● **Work required**:
Reproduce the listing below, substituting "check outcomes" for each occurrence of "check results" and leaving all other text unchanged. Omit the picture from your answer.

BEGIN Records for this task

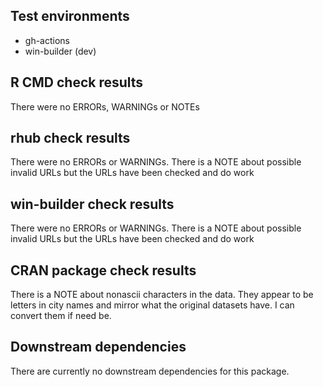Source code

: ## Test environments
* gh-actions
* win-builder (dev)

## R CMD check results
There were no ERRORs, WARNINGs or NOTEs

## rhub check results
There were no ERRORs or WARNINGs. There is a NOTE about possible invalid URLs but the URLs have been checked and do work

## win-builder check results
There were no ERRORs or WARNINGs. There is a NOTE about possible invalid URLs but the URLs have been checked and do work

## CRAN package check results
There is a NOTE about nonascii characters in the data. They appear to be letters in city names and mirror what the original datasets have. I can convert them if need be.

## Downstream dependencies
There are currently no downstream dependencies for this package.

END Records for this task

● **Output**:
Source code

: ## Test environments
* gh-actions
* win-builder (dev)

## R CMD check outcomes
There were no ERRORs, WARNINGs or NOTEs

## rhub check outcomes
There were no ERRORs or WARNINGs. There is a NOTE about possible invalid URLs but the URLs have been checked and do work

## win-builder check outcomes
There were no ERRORs or WARNINGs. There is a NOTE about possible invalid URLs but the URLs have been checked and do work

## CRAN package check outcomes
There is a NOTE about nonascii characters in the data. They appear to be letters in city names and mirror what the original datasets have. I can convert them if need be.

## Downstream dependencies
There are currently no downstream dependencies for this package.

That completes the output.